The Papua New Guinea national rugby league team represents Papua New Guinea in the sport of rugby league football.

In Papua New Guinea, Rugby League is a highly popular sport and is regarded as the country's national sport. The national side are known as the Kumuls ("birds-of-paradise" in Tok Pisin).

History

Rugby league in Papua New Guinea was first played in the late forties; it was introduced to the nation by Australian soldiers stationed there during and after the Second World War. Papua New Guinea were admitted to the game's International Federation in 1974. On 6 July 1975, at Lloyd Robson Oval, in Port Moresby the Kumuls played their first ever international. They were beaten 40-12 by England. The English team were en route to Australia and New Zealand to fulfil away fixtures during the 1975 World Cup.

They first entered the Rugby League World Cup for the 1985-88 competition, though it was not until 2000 that they won away from home. In 1987 The Kumuls staged their first full test playing tour of Britain, after playing BARLA opposition in 1979. The 1987 Tour had The Kumuls play both BARLA and for the first Professional opposition.

On Tuesday 20 October 1987, Cumbria met Papua New Guinea before a crowd of 3,750 at the Recreation Ground, Whitehaven. Cumbria won 22–4. Four days later Papua New Guinea played a Test which was also a World Cup match against Great Britain. They lost the test 42–0 at Central Park, Wigan.

During the 1988 Great Britain Lions tour of Australasia a Test match was played at Port Moresby which like the match at Wigan in 1987 was a World Cup match. Which they also lost 42-22. Later that year Papua New Guinea played a World Cup match against Australia in Wagga Wagga, the Kangaroos recording a then international record winning margin of 62 points with a 70–8 win. Australian winger Michael O'Connor crossed for four tries and kicked seven goals for a personal points haul of 30, which could have been 44 had he not missed seven kicks at goal. In 1990 Papua New Guinea played host to a touring Great Britain, the series ended in a 1–1 draw.

On Sunday 27 October 1991, Papua New Guinea met Wales at Vetch Field, Swansea. Roared on by a fervent crowd of 11,422; Wales won by a record 68-0 margin, scoring thirteen tries. Papua New Guinea never recovered and lost all five matches in Britain, conceding 232 points in the process, and won only one of their four matches in France.

Papua New Guinea wound up their 1991 tour of Europe with a World Cup rated Test match against France, which was played on Sunday 24 November at the Stade Albert Domec, Carcassonne. Despite Papua New Guinea leading 8–4 at half-time; France defeated their visitors 28–14.

§ **Supplied data**:

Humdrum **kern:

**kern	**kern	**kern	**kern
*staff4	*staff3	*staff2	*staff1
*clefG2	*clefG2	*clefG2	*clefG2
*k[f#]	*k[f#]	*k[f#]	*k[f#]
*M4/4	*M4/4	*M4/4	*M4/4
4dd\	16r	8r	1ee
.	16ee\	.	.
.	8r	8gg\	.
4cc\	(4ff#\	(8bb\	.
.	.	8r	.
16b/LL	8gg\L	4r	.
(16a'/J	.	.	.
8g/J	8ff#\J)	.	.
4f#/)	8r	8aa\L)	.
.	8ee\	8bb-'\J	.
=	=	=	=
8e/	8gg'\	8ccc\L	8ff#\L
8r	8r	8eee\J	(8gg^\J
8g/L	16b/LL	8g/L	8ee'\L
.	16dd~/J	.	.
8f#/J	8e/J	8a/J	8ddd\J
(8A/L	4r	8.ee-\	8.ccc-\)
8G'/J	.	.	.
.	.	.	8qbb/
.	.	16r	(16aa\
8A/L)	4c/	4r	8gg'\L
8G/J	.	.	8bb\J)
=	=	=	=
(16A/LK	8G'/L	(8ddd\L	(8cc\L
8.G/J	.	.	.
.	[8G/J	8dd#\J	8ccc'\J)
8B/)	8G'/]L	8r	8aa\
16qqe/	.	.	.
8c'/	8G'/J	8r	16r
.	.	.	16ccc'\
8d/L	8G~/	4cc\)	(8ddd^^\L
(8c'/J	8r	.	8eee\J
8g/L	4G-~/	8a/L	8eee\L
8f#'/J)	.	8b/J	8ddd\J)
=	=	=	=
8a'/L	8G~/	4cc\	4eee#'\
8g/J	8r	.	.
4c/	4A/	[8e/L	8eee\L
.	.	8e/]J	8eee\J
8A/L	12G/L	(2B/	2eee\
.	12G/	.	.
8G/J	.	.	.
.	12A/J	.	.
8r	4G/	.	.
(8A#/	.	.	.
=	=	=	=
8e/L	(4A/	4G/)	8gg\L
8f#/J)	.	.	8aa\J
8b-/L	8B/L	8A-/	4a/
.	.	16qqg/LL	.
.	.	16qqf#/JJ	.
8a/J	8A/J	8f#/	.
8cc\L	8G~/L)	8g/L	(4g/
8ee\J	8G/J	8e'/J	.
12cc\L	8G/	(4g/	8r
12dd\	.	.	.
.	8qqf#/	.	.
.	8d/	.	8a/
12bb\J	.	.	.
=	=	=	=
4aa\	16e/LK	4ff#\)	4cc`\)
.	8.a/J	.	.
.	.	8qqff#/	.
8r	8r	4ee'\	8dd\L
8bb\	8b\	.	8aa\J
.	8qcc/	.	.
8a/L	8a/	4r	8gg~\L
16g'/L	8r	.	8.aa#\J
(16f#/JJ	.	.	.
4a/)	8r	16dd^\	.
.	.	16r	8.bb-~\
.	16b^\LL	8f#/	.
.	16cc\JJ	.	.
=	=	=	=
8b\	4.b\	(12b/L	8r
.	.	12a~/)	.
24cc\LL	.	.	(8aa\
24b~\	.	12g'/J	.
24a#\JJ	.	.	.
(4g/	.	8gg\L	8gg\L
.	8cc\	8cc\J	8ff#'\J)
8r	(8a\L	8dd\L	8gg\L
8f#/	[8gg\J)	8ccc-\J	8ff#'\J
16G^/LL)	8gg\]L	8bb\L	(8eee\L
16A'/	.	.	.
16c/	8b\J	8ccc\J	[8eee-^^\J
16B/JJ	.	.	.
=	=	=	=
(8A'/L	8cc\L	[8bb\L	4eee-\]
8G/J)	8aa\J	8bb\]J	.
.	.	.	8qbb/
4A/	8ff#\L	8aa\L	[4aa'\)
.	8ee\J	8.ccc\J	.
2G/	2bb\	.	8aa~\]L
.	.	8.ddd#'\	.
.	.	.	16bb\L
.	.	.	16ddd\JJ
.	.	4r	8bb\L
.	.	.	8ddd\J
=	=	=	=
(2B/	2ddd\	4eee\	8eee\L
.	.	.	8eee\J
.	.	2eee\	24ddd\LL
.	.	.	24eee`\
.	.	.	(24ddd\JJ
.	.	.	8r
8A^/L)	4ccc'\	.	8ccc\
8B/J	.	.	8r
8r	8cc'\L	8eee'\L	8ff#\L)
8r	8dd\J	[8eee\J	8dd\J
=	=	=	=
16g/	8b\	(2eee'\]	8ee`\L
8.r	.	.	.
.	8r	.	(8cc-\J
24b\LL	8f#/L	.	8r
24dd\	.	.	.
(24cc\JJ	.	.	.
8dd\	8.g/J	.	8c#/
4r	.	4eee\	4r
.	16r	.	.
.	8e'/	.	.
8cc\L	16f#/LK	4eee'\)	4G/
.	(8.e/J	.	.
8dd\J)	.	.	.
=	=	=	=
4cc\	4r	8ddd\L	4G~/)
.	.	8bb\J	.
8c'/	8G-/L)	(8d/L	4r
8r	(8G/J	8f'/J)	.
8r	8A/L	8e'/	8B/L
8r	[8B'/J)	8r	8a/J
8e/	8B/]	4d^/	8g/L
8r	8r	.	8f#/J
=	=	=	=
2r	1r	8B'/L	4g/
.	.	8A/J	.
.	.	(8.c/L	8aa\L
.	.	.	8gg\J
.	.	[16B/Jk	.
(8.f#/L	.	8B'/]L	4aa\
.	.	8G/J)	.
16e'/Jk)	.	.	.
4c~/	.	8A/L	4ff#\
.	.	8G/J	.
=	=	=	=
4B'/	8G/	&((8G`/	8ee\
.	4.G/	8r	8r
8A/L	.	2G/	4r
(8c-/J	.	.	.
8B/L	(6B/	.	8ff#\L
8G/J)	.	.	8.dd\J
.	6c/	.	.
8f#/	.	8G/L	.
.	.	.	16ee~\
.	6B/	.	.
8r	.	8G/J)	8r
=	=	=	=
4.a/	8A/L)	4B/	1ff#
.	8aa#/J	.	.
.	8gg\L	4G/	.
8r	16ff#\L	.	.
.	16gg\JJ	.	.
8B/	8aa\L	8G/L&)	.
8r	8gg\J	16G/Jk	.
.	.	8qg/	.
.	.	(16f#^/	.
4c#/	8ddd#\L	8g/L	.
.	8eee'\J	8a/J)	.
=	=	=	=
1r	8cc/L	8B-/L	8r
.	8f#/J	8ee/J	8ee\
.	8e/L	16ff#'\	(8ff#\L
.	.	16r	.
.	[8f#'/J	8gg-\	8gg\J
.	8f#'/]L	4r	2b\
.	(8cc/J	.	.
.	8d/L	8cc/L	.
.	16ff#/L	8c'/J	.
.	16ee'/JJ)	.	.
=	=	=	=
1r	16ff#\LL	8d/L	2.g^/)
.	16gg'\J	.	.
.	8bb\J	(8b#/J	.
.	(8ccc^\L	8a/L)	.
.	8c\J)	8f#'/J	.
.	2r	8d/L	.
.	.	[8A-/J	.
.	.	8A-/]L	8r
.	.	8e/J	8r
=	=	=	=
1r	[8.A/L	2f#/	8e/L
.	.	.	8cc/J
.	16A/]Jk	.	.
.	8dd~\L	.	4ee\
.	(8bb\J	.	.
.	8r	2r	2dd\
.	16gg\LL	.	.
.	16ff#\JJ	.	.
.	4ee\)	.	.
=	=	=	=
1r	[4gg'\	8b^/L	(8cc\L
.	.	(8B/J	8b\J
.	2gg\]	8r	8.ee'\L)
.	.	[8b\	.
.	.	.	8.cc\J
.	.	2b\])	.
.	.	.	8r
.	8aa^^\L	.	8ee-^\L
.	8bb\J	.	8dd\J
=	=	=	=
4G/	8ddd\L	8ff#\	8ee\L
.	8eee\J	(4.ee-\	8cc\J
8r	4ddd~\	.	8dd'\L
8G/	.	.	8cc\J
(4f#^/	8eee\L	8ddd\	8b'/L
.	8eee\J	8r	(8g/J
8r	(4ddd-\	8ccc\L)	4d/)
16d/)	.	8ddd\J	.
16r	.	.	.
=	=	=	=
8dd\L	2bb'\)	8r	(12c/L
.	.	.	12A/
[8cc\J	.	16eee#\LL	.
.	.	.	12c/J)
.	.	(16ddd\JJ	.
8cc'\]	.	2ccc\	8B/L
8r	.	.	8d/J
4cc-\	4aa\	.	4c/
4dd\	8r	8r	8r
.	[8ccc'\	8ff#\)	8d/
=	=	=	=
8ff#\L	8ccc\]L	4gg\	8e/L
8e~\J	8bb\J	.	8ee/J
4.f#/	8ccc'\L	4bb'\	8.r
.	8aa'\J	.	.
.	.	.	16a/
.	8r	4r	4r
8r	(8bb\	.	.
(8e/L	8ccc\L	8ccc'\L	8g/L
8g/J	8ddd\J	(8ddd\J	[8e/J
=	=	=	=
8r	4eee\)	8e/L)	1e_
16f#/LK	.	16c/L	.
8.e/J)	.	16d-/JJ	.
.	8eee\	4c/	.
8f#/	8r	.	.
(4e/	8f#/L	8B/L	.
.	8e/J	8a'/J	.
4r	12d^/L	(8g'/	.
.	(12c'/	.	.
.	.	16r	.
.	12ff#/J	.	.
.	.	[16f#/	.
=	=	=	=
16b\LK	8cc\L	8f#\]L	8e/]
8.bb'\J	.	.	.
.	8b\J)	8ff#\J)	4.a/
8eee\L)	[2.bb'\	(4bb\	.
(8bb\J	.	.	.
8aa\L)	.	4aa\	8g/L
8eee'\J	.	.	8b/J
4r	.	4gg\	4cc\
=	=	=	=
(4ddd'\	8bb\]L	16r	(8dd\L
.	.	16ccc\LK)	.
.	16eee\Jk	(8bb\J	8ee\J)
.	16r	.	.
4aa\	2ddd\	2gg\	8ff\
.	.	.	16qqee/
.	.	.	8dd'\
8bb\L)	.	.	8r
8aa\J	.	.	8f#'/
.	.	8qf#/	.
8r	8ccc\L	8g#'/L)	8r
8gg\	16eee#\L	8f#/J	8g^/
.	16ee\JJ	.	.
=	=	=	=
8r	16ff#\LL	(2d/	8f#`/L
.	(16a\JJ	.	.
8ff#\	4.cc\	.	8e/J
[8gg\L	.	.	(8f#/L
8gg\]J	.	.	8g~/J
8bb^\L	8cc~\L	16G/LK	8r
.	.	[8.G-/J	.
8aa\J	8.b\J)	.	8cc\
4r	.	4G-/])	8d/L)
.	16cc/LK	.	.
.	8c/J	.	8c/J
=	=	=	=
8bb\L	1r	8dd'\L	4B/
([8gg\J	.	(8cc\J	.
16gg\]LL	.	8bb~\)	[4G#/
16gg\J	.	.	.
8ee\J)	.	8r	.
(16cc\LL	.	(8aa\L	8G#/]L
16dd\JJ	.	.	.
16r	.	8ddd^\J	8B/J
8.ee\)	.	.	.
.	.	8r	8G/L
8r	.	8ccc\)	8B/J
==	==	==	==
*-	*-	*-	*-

§ **Given exercise**:
Reproduce the Papua New Guinea rugby league text above from "They first entered" up to and including "first Professional opposition.".

§ **Answer for the task**:
They first entered the Rugby League World Cup for the 1985-88 competition, though it was not until 2000 that they won away from home. In 1987 The Kumuls staged their first full test playing tour of Britain, after playing BARLA opposition in 1979. The 1987 Tour had The Kumuls play both BARLA and for the first Professional opposition.